AB 5 sought to replace the “Borello” test with the “ABC test,” certifying that an individual providing services is presumed to be an employee unless all of the following requirements are met:

  1. the worker is free from control and direction of the hiring entity in the performance of the work, both under the contract for the performance of the work and in fact

  2. the worker performs work that is outside the usual course of the hiring entity’s business, and
  3. the worker is customarily engaged in an independent established trade, occupation, or business of the same nature as the work performed

This leap forward proved a pinch point for certain special interest groups. Thusly, the distinctions set out in AB 2257 (effective September 4, 2020) clarify California’s independent contractor laws, allowing for special classes of independent contractors to qualify under the more fluid “Borello” test, which weighs each factor of classification against the others — rather than requiring each rule to be fulfilled in total. 
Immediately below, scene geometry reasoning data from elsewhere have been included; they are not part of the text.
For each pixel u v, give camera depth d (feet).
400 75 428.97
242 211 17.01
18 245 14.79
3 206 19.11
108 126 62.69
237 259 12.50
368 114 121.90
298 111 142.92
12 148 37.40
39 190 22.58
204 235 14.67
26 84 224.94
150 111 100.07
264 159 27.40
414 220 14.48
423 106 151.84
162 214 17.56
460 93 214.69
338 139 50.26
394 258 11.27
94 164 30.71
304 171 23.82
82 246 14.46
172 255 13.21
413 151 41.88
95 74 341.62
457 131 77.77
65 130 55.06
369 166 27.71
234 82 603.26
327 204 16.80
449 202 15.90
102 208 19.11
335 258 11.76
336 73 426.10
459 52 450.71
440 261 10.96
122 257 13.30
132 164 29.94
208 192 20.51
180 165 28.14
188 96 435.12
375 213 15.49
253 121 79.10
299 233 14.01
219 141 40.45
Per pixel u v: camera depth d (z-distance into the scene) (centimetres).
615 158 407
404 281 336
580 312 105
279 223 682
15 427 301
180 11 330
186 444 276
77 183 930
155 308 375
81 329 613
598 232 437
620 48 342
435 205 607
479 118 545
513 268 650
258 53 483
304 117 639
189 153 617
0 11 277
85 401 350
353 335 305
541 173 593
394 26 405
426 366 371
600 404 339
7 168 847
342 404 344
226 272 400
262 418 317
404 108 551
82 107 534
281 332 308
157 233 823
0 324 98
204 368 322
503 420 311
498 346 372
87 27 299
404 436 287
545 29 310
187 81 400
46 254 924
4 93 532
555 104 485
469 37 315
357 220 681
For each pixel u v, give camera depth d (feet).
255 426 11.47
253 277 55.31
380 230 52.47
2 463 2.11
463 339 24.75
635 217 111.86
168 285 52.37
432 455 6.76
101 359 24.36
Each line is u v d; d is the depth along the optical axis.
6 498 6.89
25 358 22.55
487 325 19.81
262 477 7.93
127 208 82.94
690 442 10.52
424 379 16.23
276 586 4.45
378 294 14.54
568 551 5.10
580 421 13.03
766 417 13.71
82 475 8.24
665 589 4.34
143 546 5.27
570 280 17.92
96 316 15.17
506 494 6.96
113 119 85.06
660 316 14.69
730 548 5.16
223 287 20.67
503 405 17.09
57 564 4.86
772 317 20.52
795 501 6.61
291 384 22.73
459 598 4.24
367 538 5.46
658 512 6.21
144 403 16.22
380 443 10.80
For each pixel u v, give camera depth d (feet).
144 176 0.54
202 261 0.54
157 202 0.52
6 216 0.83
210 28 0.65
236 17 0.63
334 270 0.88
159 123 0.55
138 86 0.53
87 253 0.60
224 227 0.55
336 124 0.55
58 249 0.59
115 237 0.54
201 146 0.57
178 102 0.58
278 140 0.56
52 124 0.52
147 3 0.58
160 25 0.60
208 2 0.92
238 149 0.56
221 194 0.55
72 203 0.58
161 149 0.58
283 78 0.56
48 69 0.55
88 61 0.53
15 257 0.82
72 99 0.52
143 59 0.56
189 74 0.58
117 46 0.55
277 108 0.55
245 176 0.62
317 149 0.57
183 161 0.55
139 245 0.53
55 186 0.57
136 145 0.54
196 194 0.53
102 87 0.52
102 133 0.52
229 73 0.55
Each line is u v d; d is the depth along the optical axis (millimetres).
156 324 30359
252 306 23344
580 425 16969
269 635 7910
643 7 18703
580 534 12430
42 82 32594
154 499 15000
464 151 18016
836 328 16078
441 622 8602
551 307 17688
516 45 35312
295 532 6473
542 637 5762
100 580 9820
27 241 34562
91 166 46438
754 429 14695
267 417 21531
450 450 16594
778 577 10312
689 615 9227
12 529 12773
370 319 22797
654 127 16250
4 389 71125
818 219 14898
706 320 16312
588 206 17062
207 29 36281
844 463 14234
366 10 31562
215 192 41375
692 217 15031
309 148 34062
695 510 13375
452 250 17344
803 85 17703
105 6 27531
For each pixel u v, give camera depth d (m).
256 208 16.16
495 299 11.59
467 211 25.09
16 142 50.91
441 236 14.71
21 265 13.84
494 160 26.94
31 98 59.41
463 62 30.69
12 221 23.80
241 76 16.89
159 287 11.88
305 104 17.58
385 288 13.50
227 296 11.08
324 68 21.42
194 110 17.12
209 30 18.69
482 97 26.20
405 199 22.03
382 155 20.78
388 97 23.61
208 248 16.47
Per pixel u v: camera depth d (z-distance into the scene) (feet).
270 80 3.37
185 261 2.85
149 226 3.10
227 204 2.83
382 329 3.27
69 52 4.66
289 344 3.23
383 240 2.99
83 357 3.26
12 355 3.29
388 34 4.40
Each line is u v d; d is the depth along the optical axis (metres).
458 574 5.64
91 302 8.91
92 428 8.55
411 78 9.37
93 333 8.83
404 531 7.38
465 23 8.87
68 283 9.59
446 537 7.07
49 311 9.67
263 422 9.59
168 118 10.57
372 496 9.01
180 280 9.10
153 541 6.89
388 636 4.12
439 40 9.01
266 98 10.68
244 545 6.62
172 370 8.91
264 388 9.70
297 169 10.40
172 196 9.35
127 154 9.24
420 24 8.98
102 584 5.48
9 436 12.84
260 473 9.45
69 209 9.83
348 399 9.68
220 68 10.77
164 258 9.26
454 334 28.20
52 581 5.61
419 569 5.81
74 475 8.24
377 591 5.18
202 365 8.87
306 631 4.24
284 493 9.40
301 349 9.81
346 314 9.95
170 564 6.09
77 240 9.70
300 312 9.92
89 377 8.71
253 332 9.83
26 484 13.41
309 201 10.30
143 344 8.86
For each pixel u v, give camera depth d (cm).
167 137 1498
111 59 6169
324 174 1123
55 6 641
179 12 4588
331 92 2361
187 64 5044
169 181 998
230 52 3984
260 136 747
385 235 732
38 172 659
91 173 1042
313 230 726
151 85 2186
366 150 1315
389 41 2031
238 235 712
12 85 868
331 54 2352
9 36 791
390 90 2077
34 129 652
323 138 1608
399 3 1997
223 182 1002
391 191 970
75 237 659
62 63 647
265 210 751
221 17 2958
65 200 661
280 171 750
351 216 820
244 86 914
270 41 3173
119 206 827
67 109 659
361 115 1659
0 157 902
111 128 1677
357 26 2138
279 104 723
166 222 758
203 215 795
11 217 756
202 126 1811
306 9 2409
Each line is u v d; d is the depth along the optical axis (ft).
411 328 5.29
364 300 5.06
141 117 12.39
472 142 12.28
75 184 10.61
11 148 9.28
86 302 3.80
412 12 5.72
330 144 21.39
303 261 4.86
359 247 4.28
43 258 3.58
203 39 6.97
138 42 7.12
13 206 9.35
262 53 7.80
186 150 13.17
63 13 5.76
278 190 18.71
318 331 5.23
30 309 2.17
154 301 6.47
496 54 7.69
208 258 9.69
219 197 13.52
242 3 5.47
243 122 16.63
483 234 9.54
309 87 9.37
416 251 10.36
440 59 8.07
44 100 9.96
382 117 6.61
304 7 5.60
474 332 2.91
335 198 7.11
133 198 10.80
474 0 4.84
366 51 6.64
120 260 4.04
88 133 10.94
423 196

AB 2257 also creates an umbrella of “professional services” under which some jobs are subject to the “Borello” test — as well as including considerations for business-to-business services, referral agencies, and certain performers. Some of those job titles, however germane, may be proven exempt from full “employee” status by way of their relationship to the company. Therefore, it will be pivotal for employers to assess their workforces with care, not only to meet new requirements in pay data reporting, if applicable, but also to support initiatives regarding diversity, equity, and inclusion.